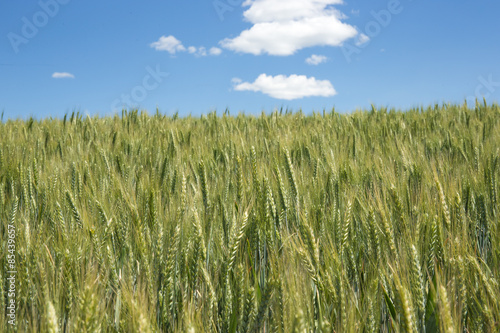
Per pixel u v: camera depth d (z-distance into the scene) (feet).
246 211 6.70
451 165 13.67
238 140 19.33
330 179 10.75
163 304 5.68
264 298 4.89
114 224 7.82
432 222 6.64
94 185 10.44
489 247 7.93
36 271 6.01
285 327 4.76
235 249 6.28
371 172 12.11
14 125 28.58
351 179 11.59
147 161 15.52
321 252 7.36
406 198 9.04
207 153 16.03
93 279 5.38
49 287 5.68
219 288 6.57
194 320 5.15
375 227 6.89
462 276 5.70
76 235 6.73
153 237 7.05
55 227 7.61
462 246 6.48
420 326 5.25
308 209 8.40
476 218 8.87
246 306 5.18
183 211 7.77
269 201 7.97
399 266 5.87
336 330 5.26
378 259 6.56
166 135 22.85
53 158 15.14
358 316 5.42
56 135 23.17
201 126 29.32
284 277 5.42
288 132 23.07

[Your task]
The required output is the line holding "264 298 4.89" plus every line after it in the data, reproduced exactly.

[Solution for this task]
264 298 4.89
114 224 7.82
432 222 6.64
94 185 10.44
489 247 7.93
36 271 6.01
285 327 4.76
235 249 6.28
371 172 12.11
14 125 28.58
351 179 11.59
147 161 15.52
321 252 7.36
406 198 9.04
207 153 16.03
93 279 5.38
49 287 5.68
219 288 6.57
194 320 5.15
375 227 6.89
462 276 5.70
76 235 6.73
153 237 7.05
55 227 7.61
462 246 6.48
420 326 5.25
308 209 8.40
476 218 8.87
246 306 5.18
183 211 7.77
269 201 7.97
399 266 5.87
336 330 5.26
378 259 6.56
166 135 22.85
53 158 15.14
358 316 5.42
56 135 23.17
201 126 29.32
284 277 5.42
288 132 23.07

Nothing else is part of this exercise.